(Provided records Opens)

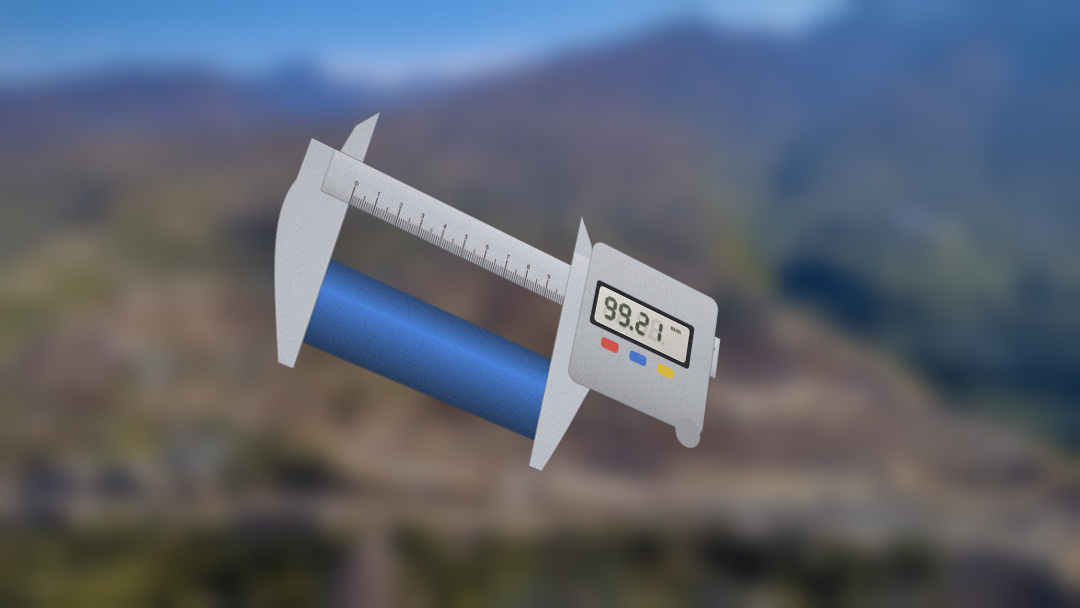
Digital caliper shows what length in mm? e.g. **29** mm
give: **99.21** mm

(Provided records Closes)
(Provided records Opens)

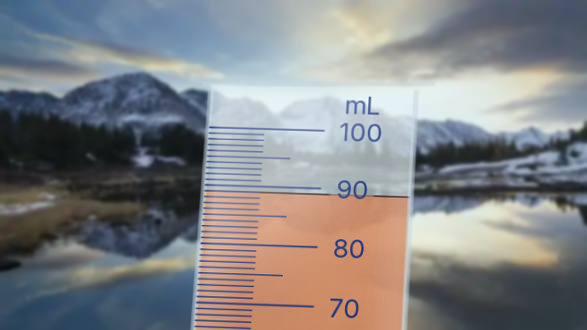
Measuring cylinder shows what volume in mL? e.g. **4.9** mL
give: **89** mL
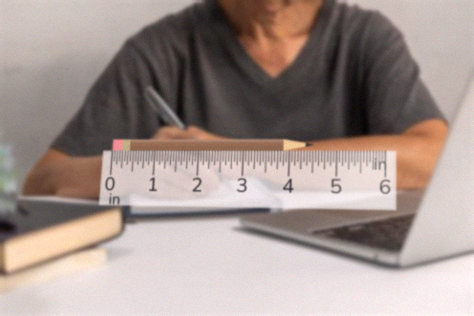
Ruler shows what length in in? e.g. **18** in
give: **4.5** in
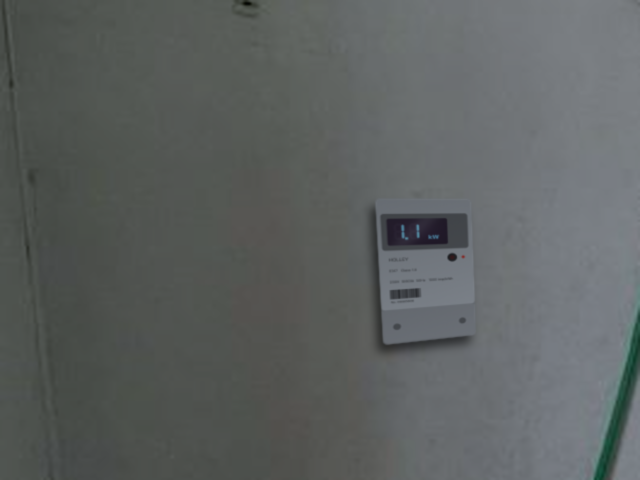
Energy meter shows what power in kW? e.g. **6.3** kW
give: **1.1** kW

(Provided records Closes)
(Provided records Opens)

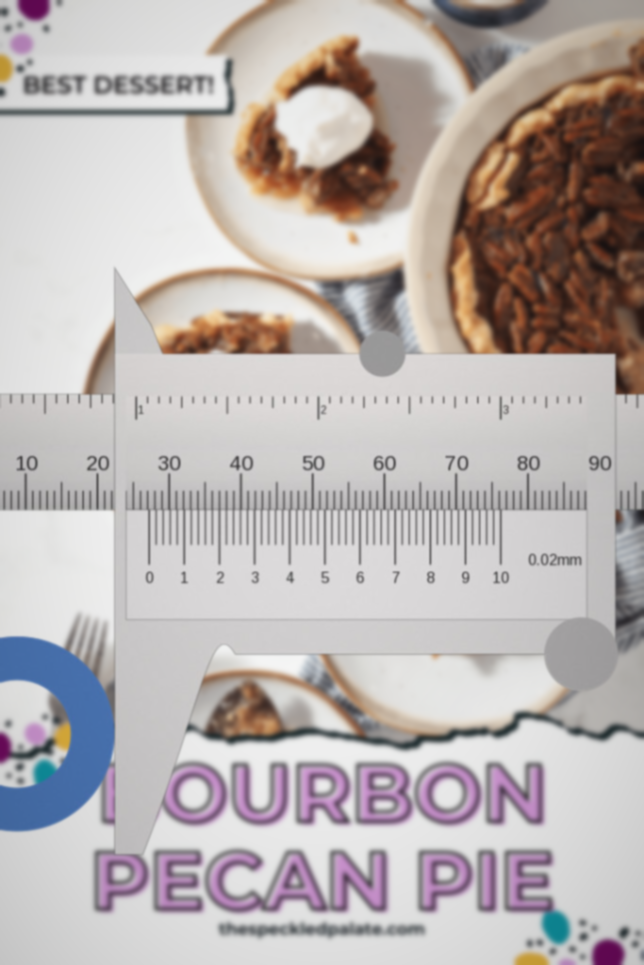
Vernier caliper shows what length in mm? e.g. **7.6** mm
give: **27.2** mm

(Provided records Closes)

▶ [Description of the task] Put the stretch from the line containing "Digital caliper shows" through the line containing "give: **99.21** mm" into a CSV with the columns text and value. Write one row: the wording goes under text and what follows "give:" goes under value, each as a single quoted field with any line breaks replaced by spaces.

▶ [Result of the task]
text,value
"Digital caliper shows what length in mm? e.g. **29** mm give:","**99.21** mm"